Nothing other than an exact copy of the records should be returned.

<<<<

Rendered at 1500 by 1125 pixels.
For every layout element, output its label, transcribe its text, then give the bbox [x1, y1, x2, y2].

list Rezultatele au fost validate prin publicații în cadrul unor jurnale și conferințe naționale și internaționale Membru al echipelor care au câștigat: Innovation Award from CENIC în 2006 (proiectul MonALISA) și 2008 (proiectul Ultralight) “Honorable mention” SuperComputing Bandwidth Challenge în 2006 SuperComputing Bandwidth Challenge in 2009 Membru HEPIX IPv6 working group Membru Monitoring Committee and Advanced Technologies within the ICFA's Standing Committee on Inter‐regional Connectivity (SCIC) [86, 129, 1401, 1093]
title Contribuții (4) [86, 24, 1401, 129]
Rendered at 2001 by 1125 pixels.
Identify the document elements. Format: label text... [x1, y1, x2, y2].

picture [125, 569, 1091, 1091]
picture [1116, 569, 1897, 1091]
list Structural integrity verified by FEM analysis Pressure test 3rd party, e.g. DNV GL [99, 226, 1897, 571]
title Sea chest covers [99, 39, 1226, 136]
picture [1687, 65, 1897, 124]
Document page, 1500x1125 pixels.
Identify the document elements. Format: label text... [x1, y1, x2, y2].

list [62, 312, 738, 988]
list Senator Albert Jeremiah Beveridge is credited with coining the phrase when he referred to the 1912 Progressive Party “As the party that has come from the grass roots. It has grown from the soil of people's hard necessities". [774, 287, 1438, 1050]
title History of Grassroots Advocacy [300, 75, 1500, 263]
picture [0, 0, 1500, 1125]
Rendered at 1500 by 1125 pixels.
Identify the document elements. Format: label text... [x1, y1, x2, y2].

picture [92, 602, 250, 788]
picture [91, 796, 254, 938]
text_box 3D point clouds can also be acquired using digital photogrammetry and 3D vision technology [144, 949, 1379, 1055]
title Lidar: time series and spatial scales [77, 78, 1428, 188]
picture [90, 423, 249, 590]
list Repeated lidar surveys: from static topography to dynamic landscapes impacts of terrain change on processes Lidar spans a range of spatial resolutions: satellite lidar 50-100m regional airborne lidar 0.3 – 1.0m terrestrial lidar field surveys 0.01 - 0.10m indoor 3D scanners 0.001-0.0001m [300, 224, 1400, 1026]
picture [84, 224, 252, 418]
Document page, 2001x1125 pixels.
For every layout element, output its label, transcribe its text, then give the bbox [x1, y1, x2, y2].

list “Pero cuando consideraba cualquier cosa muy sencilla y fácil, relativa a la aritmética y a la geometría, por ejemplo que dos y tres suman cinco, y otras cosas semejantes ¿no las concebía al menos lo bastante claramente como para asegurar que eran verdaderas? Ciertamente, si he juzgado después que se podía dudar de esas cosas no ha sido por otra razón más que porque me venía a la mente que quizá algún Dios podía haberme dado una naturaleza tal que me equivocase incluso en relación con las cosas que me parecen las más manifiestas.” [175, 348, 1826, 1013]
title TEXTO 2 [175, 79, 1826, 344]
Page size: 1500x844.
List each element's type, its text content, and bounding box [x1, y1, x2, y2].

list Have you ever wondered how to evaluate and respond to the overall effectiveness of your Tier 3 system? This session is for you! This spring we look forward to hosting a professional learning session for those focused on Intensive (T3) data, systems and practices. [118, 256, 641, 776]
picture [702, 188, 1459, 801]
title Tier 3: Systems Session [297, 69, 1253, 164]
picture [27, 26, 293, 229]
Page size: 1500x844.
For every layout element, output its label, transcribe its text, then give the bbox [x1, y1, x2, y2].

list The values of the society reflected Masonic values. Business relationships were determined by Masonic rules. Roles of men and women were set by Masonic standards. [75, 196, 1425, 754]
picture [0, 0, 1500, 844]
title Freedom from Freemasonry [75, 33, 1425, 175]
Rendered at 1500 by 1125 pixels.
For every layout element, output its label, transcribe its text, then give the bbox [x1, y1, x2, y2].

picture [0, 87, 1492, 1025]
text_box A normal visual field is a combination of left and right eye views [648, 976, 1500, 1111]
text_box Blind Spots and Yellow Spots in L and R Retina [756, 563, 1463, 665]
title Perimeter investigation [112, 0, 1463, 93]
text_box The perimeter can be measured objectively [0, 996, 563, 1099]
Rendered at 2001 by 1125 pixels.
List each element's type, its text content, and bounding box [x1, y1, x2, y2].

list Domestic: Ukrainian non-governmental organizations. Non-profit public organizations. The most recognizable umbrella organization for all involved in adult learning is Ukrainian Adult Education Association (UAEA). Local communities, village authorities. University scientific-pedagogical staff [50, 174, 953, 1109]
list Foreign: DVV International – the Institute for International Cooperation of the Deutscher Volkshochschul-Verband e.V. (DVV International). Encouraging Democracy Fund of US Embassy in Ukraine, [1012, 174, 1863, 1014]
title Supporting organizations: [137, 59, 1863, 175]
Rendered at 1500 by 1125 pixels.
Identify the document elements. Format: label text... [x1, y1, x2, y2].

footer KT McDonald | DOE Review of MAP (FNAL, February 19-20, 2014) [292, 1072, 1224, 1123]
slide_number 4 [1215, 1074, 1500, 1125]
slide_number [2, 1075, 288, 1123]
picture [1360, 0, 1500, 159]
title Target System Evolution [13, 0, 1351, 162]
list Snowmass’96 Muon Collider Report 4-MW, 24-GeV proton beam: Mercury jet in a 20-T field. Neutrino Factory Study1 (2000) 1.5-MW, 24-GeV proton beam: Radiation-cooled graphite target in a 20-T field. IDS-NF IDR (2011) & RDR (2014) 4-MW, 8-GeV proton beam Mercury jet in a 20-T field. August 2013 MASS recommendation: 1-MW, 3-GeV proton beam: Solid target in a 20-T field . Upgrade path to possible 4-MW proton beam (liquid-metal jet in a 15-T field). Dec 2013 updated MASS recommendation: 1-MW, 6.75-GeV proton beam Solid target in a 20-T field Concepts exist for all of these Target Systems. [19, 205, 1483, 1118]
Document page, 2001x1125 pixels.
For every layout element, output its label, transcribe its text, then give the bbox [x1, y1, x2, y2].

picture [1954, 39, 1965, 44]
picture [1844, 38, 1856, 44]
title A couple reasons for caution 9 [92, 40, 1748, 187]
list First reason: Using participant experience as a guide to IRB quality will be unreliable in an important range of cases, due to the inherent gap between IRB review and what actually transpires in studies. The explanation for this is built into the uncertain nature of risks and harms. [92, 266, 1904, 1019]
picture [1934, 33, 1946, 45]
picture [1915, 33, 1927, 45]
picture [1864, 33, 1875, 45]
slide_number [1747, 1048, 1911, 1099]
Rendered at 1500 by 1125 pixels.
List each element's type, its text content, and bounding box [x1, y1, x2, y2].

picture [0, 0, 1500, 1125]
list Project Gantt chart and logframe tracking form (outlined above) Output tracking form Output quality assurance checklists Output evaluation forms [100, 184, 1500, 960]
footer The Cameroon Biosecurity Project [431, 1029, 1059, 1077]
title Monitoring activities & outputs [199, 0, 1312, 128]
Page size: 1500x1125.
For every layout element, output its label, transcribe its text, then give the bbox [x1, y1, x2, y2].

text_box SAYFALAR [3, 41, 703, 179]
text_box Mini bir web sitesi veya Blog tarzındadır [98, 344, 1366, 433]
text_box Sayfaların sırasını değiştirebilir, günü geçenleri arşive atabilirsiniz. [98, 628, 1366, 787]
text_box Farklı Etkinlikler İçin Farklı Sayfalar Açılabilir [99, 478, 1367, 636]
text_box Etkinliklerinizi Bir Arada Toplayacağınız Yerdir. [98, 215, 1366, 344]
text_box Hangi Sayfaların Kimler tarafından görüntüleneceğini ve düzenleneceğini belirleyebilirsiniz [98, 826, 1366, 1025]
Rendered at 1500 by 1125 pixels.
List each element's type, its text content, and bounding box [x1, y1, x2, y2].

>>>>

• FINISHED EXERCISE
Rendered at 1500 by 1125 pixels.
For every layout element, output its label, transcribe its text, then give the bbox [x1, y1, x2, y2].

list Rezultatele au fost validate prin publicații în cadrul unor jurnale și conferințe naționale și internaționale Membru al echipelor care au câștigat: Innovation Award from CENIC în 2006 (proiectul MonALISA) și 2008 (proiectul Ultralight) “Honorable mention” SuperComputing Bandwidth Challenge în 2006 SuperComputing Bandwidth Challenge in 2009 Membru HEPIX IPv6 working group Membru Monitoring Committee and Advanced Technologies within the ICFA's Standing Committee on Inter‐regional Connectivity (SCIC) [86, 129, 1401, 1093]
title Contribuții (4) [86, 24, 1401, 129]
Rendered at 2001 by 1125 pixels.
Identify the document elements. Format: label text... [x1, y1, x2, y2].

picture [125, 569, 1091, 1091]
picture [1116, 569, 1897, 1091]
list Structural integrity verified by FEM analysis Pressure test 3rd party, e.g. DNV GL [99, 226, 1897, 571]
title Sea chest covers [99, 39, 1226, 136]
picture [1687, 65, 1897, 124]
Document page, 1500x1125 pixels.
Identify the document elements. Format: label text... [x1, y1, x2, y2].

list [62, 312, 738, 988]
list Senator Albert Jeremiah Beveridge is credited with coining the phrase when he referred to the 1912 Progressive Party “As the party that has come from the grass roots. It has grown from the soil of people's hard necessities". [774, 287, 1438, 1050]
title History of Grassroots Advocacy [300, 75, 1500, 263]
picture [0, 0, 1500, 1125]
Rendered at 1500 by 1125 pixels.
Identify the document elements. Format: label text... [x1, y1, x2, y2].

picture [92, 602, 250, 788]
picture [91, 796, 254, 938]
text_box 3D point clouds can also be acquired using digital photogrammetry and 3D vision technology [144, 949, 1379, 1055]
title Lidar: time series and spatial scales [77, 78, 1428, 188]
picture [90, 423, 249, 590]
list Repeated lidar surveys: from static topography to dynamic landscapes impacts of terrain change on processes Lidar spans a range of spatial resolutions: satellite lidar 50-100m regional airborne lidar 0.3 – 1.0m terrestrial lidar field surveys 0.01 - 0.10m indoor 3D scanners 0.001-0.0001m [300, 224, 1400, 1026]
picture [84, 224, 252, 418]
Document page, 2001x1125 pixels.
For every layout element, output its label, transcribe its text, then give the bbox [x1, y1, x2, y2].

list “Pero cuando consideraba cualquier cosa muy sencilla y fácil, relativa a la aritmética y a la geometría, por ejemplo que dos y tres suman cinco, y otras cosas semejantes ¿no las concebía al menos lo bastante claramente como para asegurar que eran verdaderas? Ciertamente, si he juzgado después que se podía dudar de esas cosas no ha sido por otra razón más que porque me venía a la mente que quizá algún Dios podía haberme dado una naturaleza tal que me equivocase incluso en relación con las cosas que me parecen las más manifiestas.” [175, 348, 1826, 1013]
title TEXTO 2 [175, 79, 1826, 344]
Page size: 1500x844.
List each element's type, its text content, and bounding box [x1, y1, x2, y2].

list Have you ever wondered how to evaluate and respond to the overall effectiveness of your Tier 3 system? This session is for you! This spring we look forward to hosting a professional learning session for those focused on Intensive (T3) data, systems and practices. [118, 256, 641, 776]
picture [702, 188, 1459, 801]
title Tier 3: Systems Session [297, 69, 1253, 164]
picture [27, 26, 293, 229]
Page size: 1500x844.
For every layout element, output its label, transcribe its text, then give the bbox [x1, y1, x2, y2].

list The values of the society reflected Masonic values. Business relationships were determined by Masonic rules. Roles of men and women were set by Masonic standards. [75, 196, 1425, 754]
picture [0, 0, 1500, 844]
title Freedom from Freemasonry [75, 33, 1425, 175]
Rendered at 1500 by 1125 pixels.
For every layout element, output its label, transcribe its text, then give the bbox [x1, y1, x2, y2].

picture [0, 87, 1492, 1025]
text_box A normal visual field is a combination of left and right eye views [648, 976, 1500, 1111]
text_box Blind Spots and Yellow Spots in L and R Retina [756, 563, 1463, 665]
title Perimeter investigation [112, 0, 1463, 93]
text_box The perimeter can be measured objectively [0, 996, 563, 1099]
Rendered at 2001 by 1125 pixels.
List each element's type, its text content, and bounding box [x1, y1, x2, y2].

list Domestic: Ukrainian non-governmental organizations. Non-profit public organizations. The most recognizable umbrella organization for all involved in adult learning is Ukrainian Adult Education Association (UAEA). Local communities, village authorities. University scientific-pedagogical staff [50, 174, 953, 1109]
list Foreign: DVV International – the Institute for International Cooperation of the Deutscher Volkshochschul-Verband e.V. (DVV International). Encouraging Democracy Fund of US Embassy in Ukraine, [1012, 174, 1863, 1014]
title Supporting organizations: [137, 59, 1863, 175]
Rendered at 1500 by 1125 pixels.
Identify the document elements. Format: label text... [x1, y1, x2, y2].

footer KT McDonald | DOE Review of MAP (FNAL, February 19-20, 2014) [292, 1072, 1224, 1123]
slide_number 4 [1215, 1074, 1500, 1125]
slide_number [2, 1075, 288, 1123]
picture [1360, 0, 1500, 159]
title Target System Evolution [13, 0, 1351, 162]
list Snowmass’96 Muon Collider Report 4-MW, 24-GeV proton beam: Mercury jet in a 20-T field. Neutrino Factory Study1 (2000) 1.5-MW, 24-GeV proton beam: Radiation-cooled graphite target in a 20-T field. IDS-NF IDR (2011) & RDR (2014) 4-MW, 8-GeV proton beam Mercury jet in a 20-T field. August 2013 MASS recommendation: 1-MW, 3-GeV proton beam: Solid target in a 20-T field . Upgrade path to possible 4-MW proton beam (liquid-metal jet in a 15-T field). Dec 2013 updated MASS recommendation: 1-MW, 6.75-GeV proton beam Solid target in a 20-T field Concepts exist for all of these Target Systems. [19, 205, 1483, 1118]
Document page, 2001x1125 pixels.
For every layout element, output its label, transcribe its text, then give the bbox [x1, y1, x2, y2].

picture [1954, 39, 1965, 44]
picture [1844, 38, 1856, 44]
title A couple reasons for caution 9 [92, 40, 1748, 187]
list First reason: Using participant experience as a guide to IRB quality will be unreliable in an important range of cases, due to the inherent gap between IRB review and what actually transpires in studies. The explanation for this is built into the uncertain nature of risks and harms. [92, 266, 1904, 1019]
picture [1934, 33, 1946, 45]
picture [1915, 33, 1927, 45]
picture [1864, 33, 1875, 45]
slide_number [1747, 1048, 1911, 1099]
Rendered at 1500 by 1125 pixels.
List each element's type, its text content, and bounding box [x1, y1, x2, y2].

picture [0, 0, 1500, 1125]
list Project Gantt chart and logframe tracking form (outlined above) Output tracking form Output quality assurance checklists Output evaluation forms [100, 184, 1500, 960]
footer The Cameroon Biosecurity Project [431, 1029, 1059, 1077]
title Monitoring activities & outputs [199, 0, 1312, 128]
Page size: 1500x1125.
For every layout element, output its label, transcribe its text, then give the bbox [x1, y1, x2, y2].

text_box SAYFALAR [3, 41, 703, 179]
text_box Mini bir web sitesi veya Blog tarzındadır [98, 344, 1366, 433]
text_box Sayfaların sırasını değiştirebilir, günü geçenleri arşive atabilirsiniz. [98, 628, 1366, 787]
text_box Farklı Etkinlikler İçin Farklı Sayfalar Açılabilir [99, 478, 1367, 636]
text_box Etkinliklerinizi Bir Arada Toplayacağınız Yerdir. [98, 215, 1366, 344]
text_box Hangi Sayfaların Kimler tarafından görüntüleneceğini ve düzenleneceğini belirleyebilirsiniz [98, 826, 1366, 1025]
Rendered at 1500 by 1125 pixels.
List each element's type, its text content, and bounding box [x1, y1, x2, y2].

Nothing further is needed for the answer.